• DO THIS:
Could you rewrite the listing from its first line through the line containing "1334 131 5 5 - 7.3", with "flux" changed to "brightness" and everything else left unchanged?
== GIVEN RECORDS
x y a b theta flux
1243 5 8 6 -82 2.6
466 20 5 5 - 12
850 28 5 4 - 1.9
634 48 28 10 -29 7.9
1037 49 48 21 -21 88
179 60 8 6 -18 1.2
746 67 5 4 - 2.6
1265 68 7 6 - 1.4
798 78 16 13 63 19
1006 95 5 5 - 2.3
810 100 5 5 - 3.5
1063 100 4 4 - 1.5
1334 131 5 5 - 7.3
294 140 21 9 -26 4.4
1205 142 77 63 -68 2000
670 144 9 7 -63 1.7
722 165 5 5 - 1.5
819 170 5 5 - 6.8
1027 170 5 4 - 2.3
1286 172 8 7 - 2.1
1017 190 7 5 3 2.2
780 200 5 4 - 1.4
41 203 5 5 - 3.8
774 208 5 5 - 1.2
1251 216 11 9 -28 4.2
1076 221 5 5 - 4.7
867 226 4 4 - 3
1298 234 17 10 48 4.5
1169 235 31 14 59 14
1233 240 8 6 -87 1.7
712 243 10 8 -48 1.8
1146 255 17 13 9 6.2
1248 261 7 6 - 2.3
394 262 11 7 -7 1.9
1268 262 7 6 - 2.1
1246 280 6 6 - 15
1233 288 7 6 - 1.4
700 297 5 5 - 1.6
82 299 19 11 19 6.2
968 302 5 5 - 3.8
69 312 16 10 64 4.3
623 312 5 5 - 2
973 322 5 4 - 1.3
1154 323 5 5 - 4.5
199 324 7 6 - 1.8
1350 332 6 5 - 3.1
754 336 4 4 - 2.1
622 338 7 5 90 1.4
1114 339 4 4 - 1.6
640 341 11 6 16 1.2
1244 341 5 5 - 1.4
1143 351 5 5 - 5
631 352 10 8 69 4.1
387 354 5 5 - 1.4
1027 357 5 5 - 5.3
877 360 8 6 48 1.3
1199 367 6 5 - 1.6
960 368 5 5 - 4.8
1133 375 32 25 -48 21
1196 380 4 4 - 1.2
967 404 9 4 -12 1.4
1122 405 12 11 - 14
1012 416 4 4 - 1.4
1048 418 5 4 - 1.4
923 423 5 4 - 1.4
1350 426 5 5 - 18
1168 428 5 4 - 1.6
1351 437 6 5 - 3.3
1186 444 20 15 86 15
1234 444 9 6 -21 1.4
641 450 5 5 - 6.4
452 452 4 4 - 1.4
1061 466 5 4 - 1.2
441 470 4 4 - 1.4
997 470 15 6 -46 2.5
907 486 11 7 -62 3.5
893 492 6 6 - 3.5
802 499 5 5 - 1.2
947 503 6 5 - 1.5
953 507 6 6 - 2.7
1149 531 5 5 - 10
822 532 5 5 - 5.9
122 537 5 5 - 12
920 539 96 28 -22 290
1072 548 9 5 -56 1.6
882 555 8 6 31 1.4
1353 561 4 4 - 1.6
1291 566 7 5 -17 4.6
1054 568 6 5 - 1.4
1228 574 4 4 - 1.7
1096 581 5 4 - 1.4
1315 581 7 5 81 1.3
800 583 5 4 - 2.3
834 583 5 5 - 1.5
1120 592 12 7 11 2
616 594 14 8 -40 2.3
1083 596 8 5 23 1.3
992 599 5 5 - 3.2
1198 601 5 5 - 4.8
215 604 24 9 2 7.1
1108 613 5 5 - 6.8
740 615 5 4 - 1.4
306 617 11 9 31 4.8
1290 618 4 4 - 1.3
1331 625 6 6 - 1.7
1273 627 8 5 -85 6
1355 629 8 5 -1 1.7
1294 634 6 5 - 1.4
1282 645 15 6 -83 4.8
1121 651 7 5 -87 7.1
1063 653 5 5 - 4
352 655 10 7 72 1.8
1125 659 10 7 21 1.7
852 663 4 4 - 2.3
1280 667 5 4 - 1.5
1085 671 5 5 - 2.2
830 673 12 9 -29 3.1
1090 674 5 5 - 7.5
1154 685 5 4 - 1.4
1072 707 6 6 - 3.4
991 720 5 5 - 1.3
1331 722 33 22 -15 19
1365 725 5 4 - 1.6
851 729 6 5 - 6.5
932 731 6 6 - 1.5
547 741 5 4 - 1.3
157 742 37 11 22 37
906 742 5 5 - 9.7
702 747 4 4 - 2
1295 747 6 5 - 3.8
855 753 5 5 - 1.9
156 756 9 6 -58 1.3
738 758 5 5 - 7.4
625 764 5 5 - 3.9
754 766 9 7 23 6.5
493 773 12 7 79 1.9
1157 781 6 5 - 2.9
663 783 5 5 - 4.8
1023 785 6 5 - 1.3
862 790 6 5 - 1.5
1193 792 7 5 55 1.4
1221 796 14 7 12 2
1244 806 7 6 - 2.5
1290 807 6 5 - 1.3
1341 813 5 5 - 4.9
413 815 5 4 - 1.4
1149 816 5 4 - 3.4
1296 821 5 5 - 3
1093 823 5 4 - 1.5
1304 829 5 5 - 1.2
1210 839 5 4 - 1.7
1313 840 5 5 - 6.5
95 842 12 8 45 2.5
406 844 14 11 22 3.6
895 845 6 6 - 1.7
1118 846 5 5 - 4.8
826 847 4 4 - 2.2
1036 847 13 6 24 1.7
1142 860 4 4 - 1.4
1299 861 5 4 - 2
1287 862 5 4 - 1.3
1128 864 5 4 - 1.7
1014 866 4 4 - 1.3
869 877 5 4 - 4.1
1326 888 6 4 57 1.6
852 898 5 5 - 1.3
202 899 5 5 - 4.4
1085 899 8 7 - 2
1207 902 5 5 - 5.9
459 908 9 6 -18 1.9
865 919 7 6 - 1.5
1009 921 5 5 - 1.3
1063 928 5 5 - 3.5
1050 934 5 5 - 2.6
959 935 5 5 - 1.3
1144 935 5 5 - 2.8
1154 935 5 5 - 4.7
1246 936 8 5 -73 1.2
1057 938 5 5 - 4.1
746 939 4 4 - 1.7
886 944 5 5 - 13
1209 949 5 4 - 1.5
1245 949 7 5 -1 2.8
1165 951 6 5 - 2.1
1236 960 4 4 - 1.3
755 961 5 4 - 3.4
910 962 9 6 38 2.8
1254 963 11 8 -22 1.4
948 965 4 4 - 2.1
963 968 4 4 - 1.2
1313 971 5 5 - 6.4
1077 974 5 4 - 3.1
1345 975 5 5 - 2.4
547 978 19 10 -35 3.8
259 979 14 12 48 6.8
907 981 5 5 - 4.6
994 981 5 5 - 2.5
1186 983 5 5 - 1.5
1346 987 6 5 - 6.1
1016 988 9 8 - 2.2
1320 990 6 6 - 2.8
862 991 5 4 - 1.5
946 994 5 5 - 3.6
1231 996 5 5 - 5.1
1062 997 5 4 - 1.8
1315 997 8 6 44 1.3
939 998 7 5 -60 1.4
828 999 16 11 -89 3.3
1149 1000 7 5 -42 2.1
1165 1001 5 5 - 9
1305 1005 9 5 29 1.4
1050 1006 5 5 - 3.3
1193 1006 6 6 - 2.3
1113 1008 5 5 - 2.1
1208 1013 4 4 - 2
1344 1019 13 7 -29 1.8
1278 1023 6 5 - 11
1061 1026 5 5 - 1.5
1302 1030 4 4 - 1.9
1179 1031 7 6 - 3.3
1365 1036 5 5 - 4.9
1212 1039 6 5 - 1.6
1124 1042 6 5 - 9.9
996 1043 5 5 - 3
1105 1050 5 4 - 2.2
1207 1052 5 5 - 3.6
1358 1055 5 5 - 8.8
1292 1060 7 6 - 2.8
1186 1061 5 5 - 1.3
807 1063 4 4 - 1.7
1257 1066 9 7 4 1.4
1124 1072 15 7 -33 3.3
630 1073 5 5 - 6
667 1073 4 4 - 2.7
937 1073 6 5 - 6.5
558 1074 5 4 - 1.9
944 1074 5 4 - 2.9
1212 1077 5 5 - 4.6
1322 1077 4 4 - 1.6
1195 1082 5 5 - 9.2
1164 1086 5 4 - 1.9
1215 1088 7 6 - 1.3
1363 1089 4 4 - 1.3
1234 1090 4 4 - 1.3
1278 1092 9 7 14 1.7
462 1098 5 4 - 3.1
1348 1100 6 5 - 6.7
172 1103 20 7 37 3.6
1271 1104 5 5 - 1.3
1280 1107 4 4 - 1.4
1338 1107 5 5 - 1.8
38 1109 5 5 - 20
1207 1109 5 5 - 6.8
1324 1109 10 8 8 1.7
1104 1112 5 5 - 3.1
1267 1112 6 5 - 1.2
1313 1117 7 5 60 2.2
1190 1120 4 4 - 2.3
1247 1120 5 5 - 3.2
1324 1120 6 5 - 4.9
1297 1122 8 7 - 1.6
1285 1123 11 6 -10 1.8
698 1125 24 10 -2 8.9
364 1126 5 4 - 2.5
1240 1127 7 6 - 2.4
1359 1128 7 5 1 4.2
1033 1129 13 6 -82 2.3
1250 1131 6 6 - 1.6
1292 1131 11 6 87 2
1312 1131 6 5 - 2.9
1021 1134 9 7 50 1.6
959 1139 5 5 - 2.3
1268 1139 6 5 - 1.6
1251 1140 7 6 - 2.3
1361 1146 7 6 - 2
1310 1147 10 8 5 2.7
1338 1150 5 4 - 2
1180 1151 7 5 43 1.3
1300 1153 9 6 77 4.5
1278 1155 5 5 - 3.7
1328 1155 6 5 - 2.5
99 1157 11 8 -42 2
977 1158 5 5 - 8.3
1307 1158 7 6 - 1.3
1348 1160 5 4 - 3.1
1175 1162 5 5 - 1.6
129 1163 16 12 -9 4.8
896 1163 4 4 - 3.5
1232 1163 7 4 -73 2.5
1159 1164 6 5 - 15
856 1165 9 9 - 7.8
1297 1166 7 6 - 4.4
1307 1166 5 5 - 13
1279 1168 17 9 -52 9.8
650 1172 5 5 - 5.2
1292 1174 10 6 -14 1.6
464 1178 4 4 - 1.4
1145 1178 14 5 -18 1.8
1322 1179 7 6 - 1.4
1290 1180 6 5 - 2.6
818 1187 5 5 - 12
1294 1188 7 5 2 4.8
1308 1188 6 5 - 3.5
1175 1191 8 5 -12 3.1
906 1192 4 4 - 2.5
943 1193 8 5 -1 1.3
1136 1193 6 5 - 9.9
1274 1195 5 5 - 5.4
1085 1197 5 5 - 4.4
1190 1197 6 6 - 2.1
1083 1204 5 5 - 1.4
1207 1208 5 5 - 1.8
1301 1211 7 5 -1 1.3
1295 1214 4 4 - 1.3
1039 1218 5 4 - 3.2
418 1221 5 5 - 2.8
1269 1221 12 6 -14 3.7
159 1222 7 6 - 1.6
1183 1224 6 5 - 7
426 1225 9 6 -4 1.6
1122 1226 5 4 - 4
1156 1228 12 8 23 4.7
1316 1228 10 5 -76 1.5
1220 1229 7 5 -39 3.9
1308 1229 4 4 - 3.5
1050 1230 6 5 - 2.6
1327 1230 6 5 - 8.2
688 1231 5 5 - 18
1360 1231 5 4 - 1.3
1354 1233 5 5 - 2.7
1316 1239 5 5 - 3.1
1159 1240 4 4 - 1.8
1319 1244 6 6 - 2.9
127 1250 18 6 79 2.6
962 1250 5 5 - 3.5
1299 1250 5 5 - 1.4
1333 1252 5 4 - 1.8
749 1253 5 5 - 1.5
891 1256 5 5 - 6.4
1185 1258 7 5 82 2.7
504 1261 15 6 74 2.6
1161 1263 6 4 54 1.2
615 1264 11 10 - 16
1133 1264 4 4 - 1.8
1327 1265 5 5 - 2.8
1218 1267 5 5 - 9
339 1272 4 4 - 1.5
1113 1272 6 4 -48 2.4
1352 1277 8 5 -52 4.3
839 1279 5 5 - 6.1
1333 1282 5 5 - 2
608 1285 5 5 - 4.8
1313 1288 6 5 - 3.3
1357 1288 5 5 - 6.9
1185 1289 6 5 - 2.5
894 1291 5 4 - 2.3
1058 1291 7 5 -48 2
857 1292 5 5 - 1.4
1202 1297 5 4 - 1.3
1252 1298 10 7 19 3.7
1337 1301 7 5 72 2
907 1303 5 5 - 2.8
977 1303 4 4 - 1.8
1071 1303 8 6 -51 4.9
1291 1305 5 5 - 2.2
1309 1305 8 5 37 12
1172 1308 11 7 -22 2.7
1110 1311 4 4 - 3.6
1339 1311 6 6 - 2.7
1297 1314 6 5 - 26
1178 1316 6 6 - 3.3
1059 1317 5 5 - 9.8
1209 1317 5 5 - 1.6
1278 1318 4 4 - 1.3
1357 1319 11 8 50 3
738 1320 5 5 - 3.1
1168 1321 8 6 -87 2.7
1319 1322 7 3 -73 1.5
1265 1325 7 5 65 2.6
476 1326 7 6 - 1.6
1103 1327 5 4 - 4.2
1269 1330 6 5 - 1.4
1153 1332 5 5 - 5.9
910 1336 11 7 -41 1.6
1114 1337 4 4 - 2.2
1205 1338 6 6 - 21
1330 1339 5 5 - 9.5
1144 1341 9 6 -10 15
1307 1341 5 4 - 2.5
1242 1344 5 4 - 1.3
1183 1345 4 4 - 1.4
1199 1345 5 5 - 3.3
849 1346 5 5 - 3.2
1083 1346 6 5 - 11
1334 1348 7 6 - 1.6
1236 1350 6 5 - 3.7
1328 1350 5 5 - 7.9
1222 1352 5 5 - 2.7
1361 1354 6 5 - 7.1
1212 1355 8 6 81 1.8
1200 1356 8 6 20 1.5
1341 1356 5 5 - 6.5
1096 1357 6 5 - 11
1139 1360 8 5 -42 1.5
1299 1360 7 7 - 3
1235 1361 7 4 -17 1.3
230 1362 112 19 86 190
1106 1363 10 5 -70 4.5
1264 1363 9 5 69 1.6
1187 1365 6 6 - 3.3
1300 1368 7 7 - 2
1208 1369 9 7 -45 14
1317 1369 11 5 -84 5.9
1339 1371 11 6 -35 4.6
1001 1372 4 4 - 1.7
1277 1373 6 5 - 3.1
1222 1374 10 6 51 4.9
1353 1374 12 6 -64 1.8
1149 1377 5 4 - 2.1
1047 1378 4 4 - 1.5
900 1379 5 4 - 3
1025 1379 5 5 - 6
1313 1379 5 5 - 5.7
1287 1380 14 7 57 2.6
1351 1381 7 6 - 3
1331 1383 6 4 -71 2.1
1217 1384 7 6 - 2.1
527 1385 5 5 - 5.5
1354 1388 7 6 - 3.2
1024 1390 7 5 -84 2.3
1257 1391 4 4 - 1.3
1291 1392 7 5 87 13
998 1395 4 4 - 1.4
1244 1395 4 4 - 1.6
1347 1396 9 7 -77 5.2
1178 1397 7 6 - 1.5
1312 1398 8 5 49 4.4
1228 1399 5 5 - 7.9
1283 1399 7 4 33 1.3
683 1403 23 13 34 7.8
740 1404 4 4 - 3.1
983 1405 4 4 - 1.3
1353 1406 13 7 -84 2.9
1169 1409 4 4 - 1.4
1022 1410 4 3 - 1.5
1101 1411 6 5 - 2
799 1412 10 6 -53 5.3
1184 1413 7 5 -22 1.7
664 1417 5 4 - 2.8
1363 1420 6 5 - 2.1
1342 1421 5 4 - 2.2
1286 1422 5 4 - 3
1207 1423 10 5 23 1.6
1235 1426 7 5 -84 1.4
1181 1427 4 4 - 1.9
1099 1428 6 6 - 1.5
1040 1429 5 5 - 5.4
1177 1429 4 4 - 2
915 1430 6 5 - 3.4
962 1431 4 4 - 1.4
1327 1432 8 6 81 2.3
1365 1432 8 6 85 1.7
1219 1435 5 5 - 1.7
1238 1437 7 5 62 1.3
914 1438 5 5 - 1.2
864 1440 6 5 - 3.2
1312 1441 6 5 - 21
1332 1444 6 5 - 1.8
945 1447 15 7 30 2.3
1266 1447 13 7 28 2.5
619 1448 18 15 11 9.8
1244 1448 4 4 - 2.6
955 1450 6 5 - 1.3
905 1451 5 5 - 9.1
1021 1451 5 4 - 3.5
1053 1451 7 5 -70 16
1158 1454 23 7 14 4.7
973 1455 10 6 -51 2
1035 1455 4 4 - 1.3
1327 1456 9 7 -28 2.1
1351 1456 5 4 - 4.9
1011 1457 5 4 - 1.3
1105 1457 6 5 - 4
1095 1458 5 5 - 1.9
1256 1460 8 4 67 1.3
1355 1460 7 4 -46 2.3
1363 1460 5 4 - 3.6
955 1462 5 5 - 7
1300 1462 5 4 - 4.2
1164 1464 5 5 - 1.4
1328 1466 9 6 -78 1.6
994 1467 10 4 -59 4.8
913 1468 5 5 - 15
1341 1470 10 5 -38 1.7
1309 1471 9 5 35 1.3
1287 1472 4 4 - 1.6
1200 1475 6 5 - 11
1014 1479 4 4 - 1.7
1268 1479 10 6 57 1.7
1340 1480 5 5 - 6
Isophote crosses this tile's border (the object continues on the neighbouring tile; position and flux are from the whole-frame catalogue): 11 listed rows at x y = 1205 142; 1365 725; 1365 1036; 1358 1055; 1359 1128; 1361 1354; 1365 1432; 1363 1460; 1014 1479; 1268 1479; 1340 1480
====
• SOLUTION:
x y a b theta brightness
1243 5 8 6 -82 2.6
466 20 5 5 - 12
850 28 5 4 - 1.9
634 48 28 10 -29 7.9
1037 49 48 21 -21 88
179 60 8 6 -18 1.2
746 67 5 4 - 2.6
1265 68 7 6 - 1.4
798 78 16 13 63 19
1006 95 5 5 - 2.3
810 100 5 5 - 3.5
1063 100 4 4 - 1.5
1334 131 5 5 - 7.3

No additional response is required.